The year following the invasion of the Seljuks the Pagatrid Rhupen founded a small principality in Cilicia, which by gradually extending its boundaries became known later as the kingdom of Lesser Armenia. Internal disputes between the Catholics and Gregorians weakened this little State and facilitated its conquest by Egypt in 1375.
In 1414 Selim I., Osmanli Sultan of Constantinople, drove out the Mongols, and with their disappearance Armenia was incorporated in the Ottoman Empire under the name of Kurdistan.
II.
The physical features of Kurdistan have an important bearing on the political history of the country. It is a high tableland 6,000 feet or so above the sea level. On the north it descends somewhat abruptly to the Black Sea, on the south it exhibits a series of rugged terraces ending in the lowlands of Mesopotamia, while on the east and west it slopes more gradually, until it reaches the low plateaux of Persia and Asia Minor.

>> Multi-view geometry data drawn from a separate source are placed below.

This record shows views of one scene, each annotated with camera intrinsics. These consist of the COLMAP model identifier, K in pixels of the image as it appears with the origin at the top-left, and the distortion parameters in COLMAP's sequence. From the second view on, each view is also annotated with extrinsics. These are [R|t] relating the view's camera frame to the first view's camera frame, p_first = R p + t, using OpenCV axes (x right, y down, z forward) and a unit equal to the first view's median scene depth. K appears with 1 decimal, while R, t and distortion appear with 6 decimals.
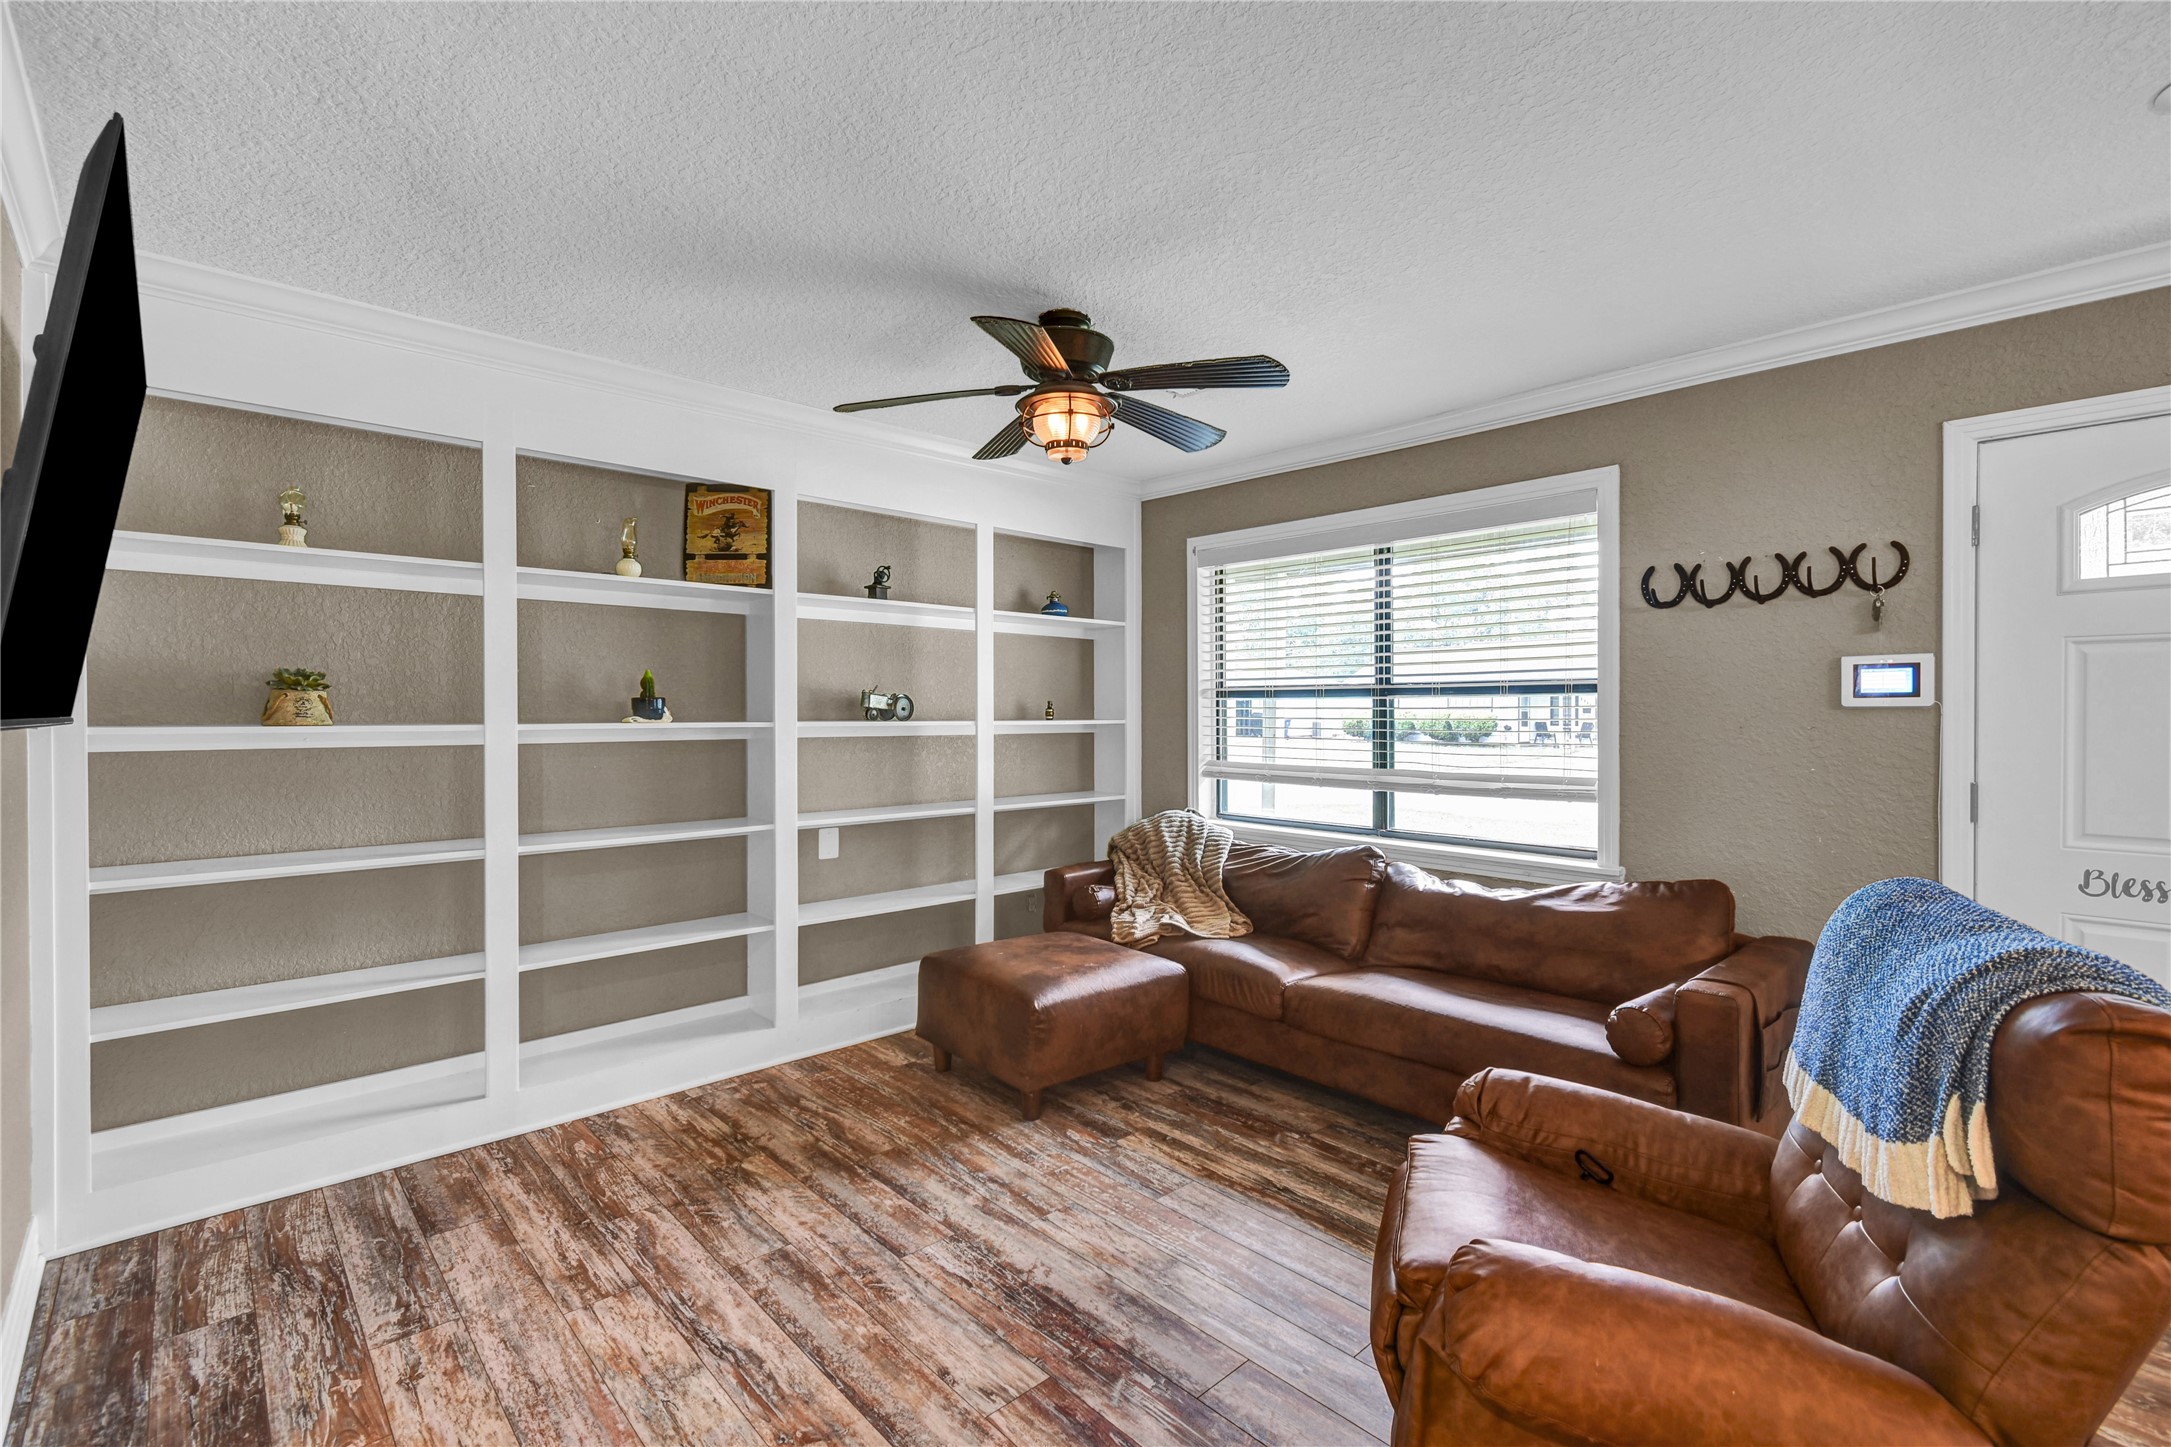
lens RADIAL K [[960.1, 0, 1086.0], [0, 960.1, 714.1], [0, 0, 1]] dist [0.007291, -0.004005]
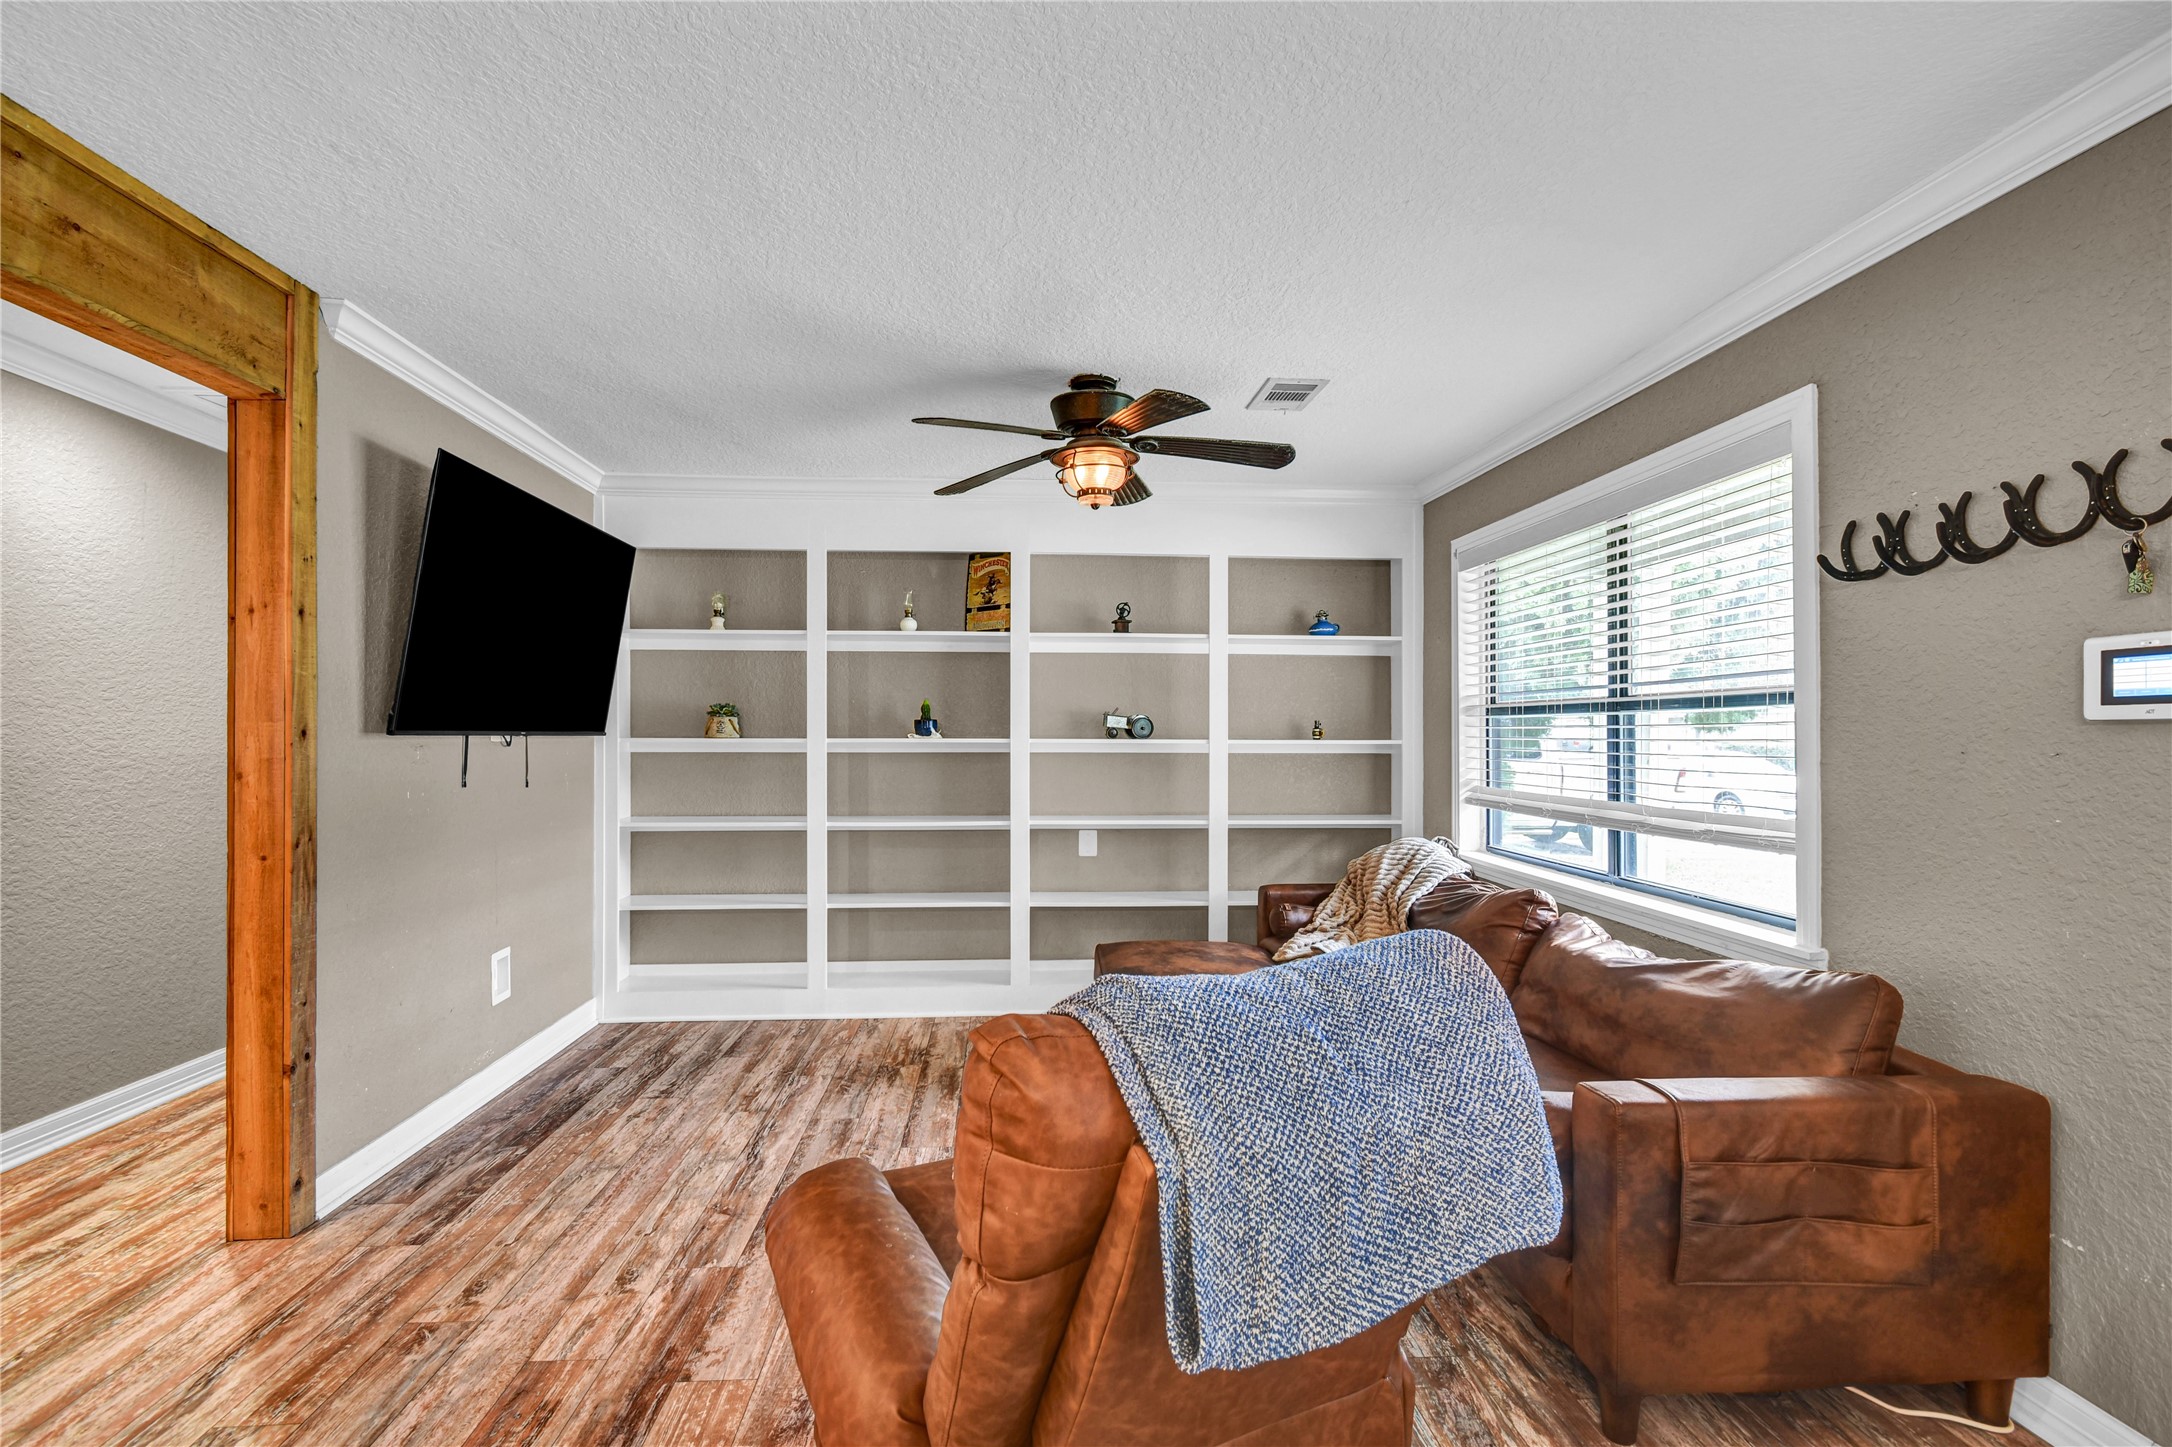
lens RADIAL K [[960.6, 0, 1065.1], [0, 960.6, 734.6], [0, 0, 1]] dist [0.007291, -0.004005]
pose [[0.771287, 0.002615, -0.636482, 0.580161], [-0.004193, 0.999991, -0.000972, 0.004261], [0.636473, 0.003419, 0.771291, 0.095792]]
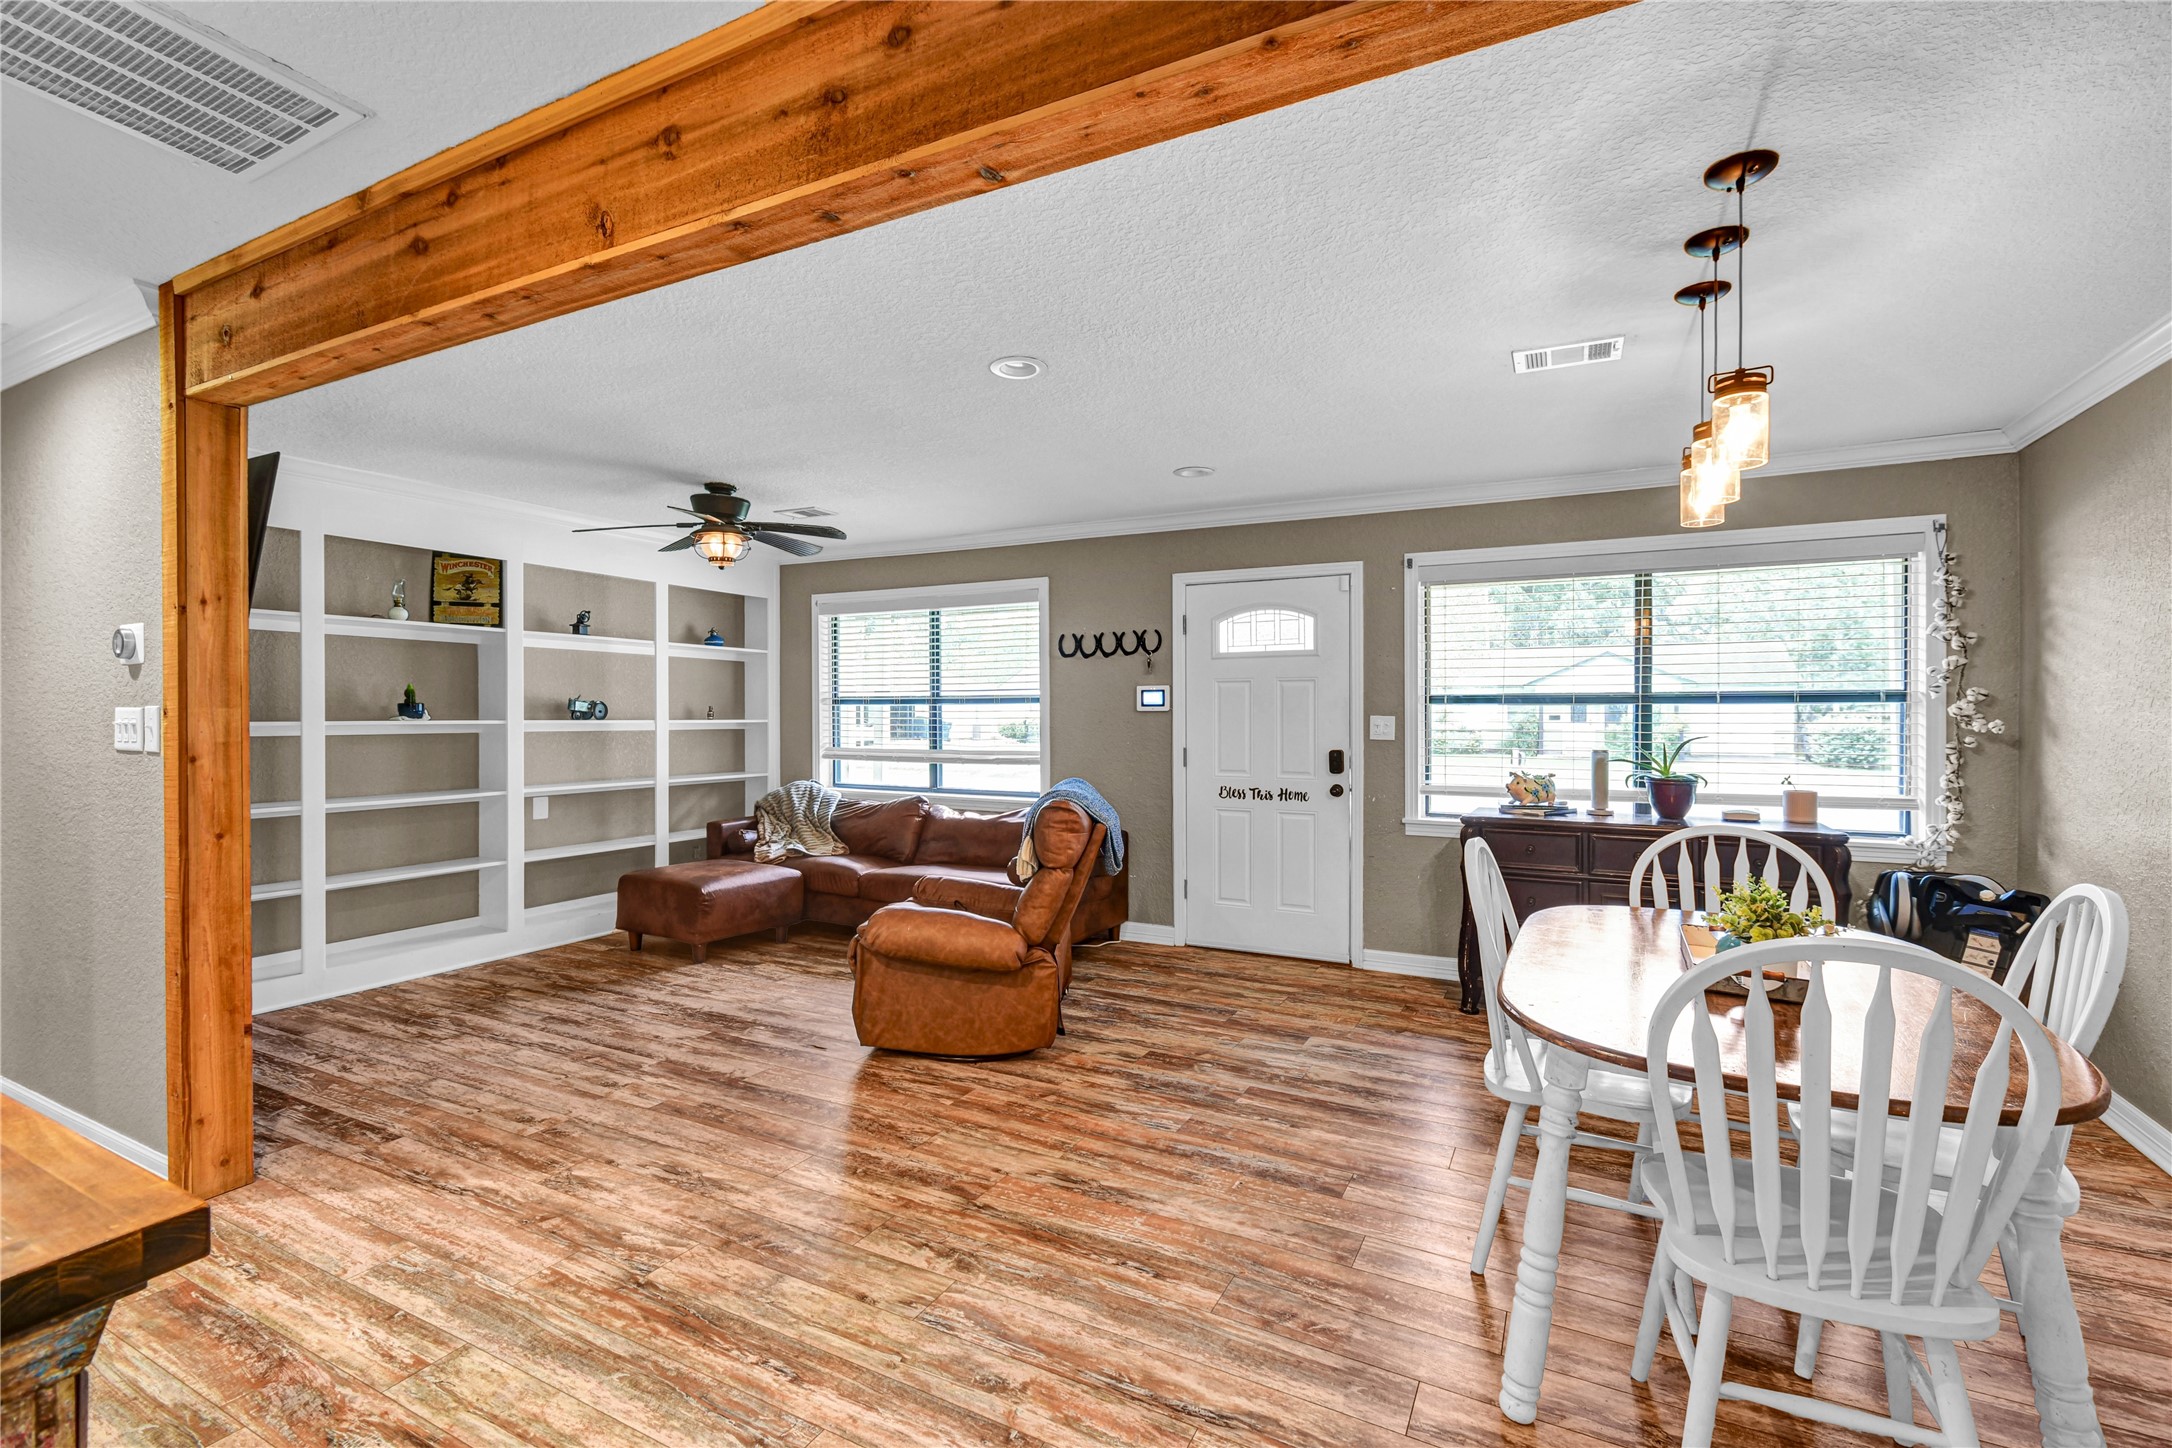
lens RADIAL K [[960.6, 0, 1081.5], [0, 960.6, 717.5], [0, 0, 1]] dist [0.007291, -0.004005]
pose [[0.945234, -0.001081, 0.326391, 0.022905], [0.001192, 0.999999, -0.000141, 0.005384], [-0.326391, 0.000522, 0.945235, -0.726905]]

The general appearance of this tableland is uninteresting and monotonous. Most of the hills are grass-covered and treeless except for patches of scrubby looking bushes, while the plains are wide and cultivated. The winters are long and severe; the summers, which last about five months, are very hot and almost without rain.
The population falls into three distinct groups: sedentary, semi-nomadic and nomadic.
THE FIRST GROUP, consisting of Armenians, Greeks, Turks, Jews, and some few Kurds, lives in the plains, chiefly as agriculturists, merchants and traders, but their staple means of livelihood is undoubtedly agriculture. During the short summer months they till the fields, and in the winter retire to their towns and villages. They are a hard-working, thrifty and prosperous race.
THE SECOND GROUP, the semi-nomads, are Kurds. They migrate with their flocks along the valleys in the spring, the slopes in summer, and the mountain tops in autumn. They sell wool, butter, goats’ hair, skins, and animals for slaughter to the traders in the plains, and in return purchase domestic necessaries such as barley, petroleum and sugar for their own use, and hay for their herds. Thus provided they move, as winter approaches, to the mountain villages, there to await the coming of the following spring.
These Kurds are a truculent, warlike, yet simple, generous and industrious race. They live in separate tribes or communities under their own chieftains. The character of the tribes varies considerably, some being fiercer than others. Some regard all strangers with suspicion and repel them, while others welcome and confide in them. In this respect, and in fact in many other characteristics, they very much resemble the Scotch Highland clans of some two hundred years ago. Like these they at times war with one another, the usual cause for dispute being either the ownership of the ground on which the flocks are grazed, or the proprietorship of a well.